Work request: Scan the material below for the string "front", and copy every line where it shows up.
+---+
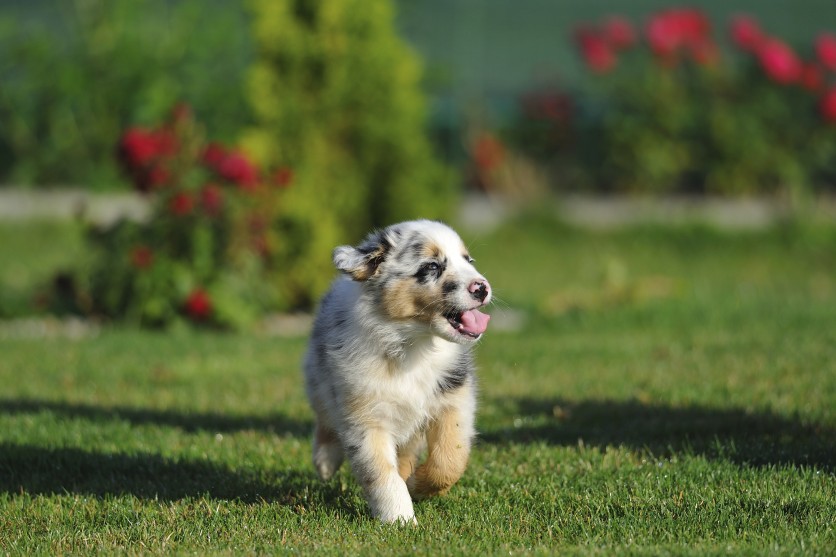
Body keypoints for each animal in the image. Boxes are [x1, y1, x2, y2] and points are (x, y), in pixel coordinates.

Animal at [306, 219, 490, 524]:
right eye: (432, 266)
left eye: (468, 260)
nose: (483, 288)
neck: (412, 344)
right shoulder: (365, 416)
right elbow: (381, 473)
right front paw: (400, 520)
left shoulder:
+---+
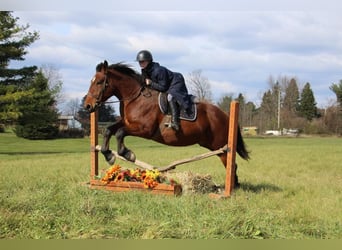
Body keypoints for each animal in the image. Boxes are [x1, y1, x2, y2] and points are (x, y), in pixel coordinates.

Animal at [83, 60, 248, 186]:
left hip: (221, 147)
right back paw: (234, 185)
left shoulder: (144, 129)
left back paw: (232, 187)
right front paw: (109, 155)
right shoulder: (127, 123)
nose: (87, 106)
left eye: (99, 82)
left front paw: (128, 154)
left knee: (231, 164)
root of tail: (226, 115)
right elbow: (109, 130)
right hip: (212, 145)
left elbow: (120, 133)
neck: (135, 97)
+---+
Reply to the task:
right front paw: (400, 520)
right front paw: (109, 155)
left front paw: (128, 154)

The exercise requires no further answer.